EXTRAIT DU DOCUMENT
———
Football des enfants

«play more football» – Les vertus du petit terrain

Selon une étude menée sur le football des enfants en Suisse, le nouveau format de compétition «play more football» permet d’augmenter de 62 % le nombre d’actions techniques et tactiques par rapport à la forme traditionnelle. Il combine le modèle classique avec une surface de jeu supplémentaire de taille réduite.
Des enfants jouent sur un petit terrain de football.
Photo: Keystone

Auteurs: Mirjam Hintermann, Jörg Fuchslocher, Michael Romann, Dennis-Peter Born (HEFSM), Joy Lara Walker, Raphael Kern, Dominik Müller (ASF)

60’000 enfants âgés de 5 à 10 ans jouent au football dans un club en Suisse. Avec la collaboration de la Haute école fédérale de sport de Macolin HEFSM et le soutien de Swiss Olympic, l’Association suisse de football ASF a analysé et remis en question le système de jeu en vigueur afin d’offrir à tous les jeunes sportifs une entrée plaisante et instructive dans le monde associatif.

A la lumière des nouvelles connaissances scientifiques et des expériences sur le terrain est né un nouveau format de compétition pour le football des enfants: «play more football». Ce concept combine le format traditionnel avec un jeu sur petit terrain. Cette formule, testée sur le terrain et analysée pendant deux ans, sera introduite dans tout le pays ces trois prochaines années.

Les enfants veulent jouer

Les enfants améliorent leurs compétences techniques et tactiques de manière optimale grâce à la fréquence et la diversité des actions de jeu auxquelles ils sont confrontés. Cela signifie que le format de compétition proposé durant la formation des jeunes joueurs revêt une importance majeure.
———
DONNÉES
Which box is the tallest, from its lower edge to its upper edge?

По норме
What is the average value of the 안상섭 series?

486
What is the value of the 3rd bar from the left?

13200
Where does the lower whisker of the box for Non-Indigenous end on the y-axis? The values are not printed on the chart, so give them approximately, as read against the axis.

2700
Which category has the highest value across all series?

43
———
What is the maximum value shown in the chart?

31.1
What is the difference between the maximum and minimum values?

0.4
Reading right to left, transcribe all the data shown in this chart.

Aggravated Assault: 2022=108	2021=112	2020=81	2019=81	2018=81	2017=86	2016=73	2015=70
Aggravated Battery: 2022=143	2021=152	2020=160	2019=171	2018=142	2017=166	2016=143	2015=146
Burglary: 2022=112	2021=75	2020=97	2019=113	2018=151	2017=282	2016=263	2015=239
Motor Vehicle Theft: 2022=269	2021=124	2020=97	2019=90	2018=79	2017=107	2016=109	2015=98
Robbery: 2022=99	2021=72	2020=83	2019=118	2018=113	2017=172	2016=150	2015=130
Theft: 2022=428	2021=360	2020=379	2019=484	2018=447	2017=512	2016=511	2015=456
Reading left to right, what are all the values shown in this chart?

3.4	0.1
———
CONSIGNES
(1) D'après l'extrait sur le football des enfants, de combien le format «play more football» augmente-t-il le nombre d'actions techniques et tactiques par rapport à la forme traditionnelle ?
(2) Poursuivez l'extrait sur le football des enfants à partir de sa dernière phrase.
Vous n'aurez pas besoin des entrées.

RÉPONSES ATTENDUES
(1) De 62 %.

(2)
Le football des enfants doit donc en premier lieu favoriser le temps de jeu et la participation active des jeunes sportifs, dans un deuxième temps leur permettre de multiplier les contacts avec le ballon et enfin leur garantir une grande variété de situations de jeu et de positionnements sur le terrain. Dans cette optique, il est clair que la taille du terrain, la durée des matchs et le nombre de joueurs sur le terrain jouent un rôle déterminant.

Jeu sur grands terrains vs jeu sur petits terrains

La recherche s’est activement intéressée ces dernières années aux effets des différents formats de jeu sur les paramètres techniques, tactiques et physiologiques dans le football. On a pour cela distingué le jeu classique sur grand terrain et les «small-sided games SSG», soit le jeu sur un terrain réduit.

Les SSG englobent les formes de jeu se déroulant sur des terrains aux dimensions réduites, avec un nombre de joueurs restreint et des règles adaptées. Les études l’attestent: en comparaison avec les grands terrains, les petits terrains favorisent les actions de jeu techniques et tactiques (duels, conclusions, passes, etc.).

Une adaptation du terrain permet aux enfants de jouer dans un environnement conforme à leurs capacités et de préparer la délicate transition vers le jeu à 11 contre 11 grâce à la grande variété de situations de jeu. Cependant, les études mettent aussi en évidence les avantages du football sur grand terrain: l’amélioration du placement et des rôles de chacun, le jeu dans la profondeur et sur les ailes et la coopération tactique.

C’est pour exploiter judicieusement les atouts des deux formats de jeu dans le football des enfants (catégories G, F, E) que le projet «play more football» a vu le jour. Le principe: combiner les deux modèles lors d’une même journée de compétition.

Les objectifs

Avec le nouveau format de compétition combiné, l’ASF poursuit les objectifs suivants:

  • Multiplier les actions de jeu techniques et tactiques.
  • Augmenter les réceptions de balle, passes, dribbles, conclusions et duels.
  • Diversifier les actions de jeu afin de créer un large socle et de parfaire la formation du jeune footballeur.
  • Offrir un temps de jeu plus important et intensif et déjouer ainsi la démotivation des enfants privés d’expériences de terrain.
  • Favoriser l’engagement actif de chacun grâce au nombre restreint de joueurs et à la taille réduite du terrain.
  • Apprendre aux enfants le respect, le fair-play et l’autonomie, dans un environnement qui privilégie le plaisir de jouer ensemble.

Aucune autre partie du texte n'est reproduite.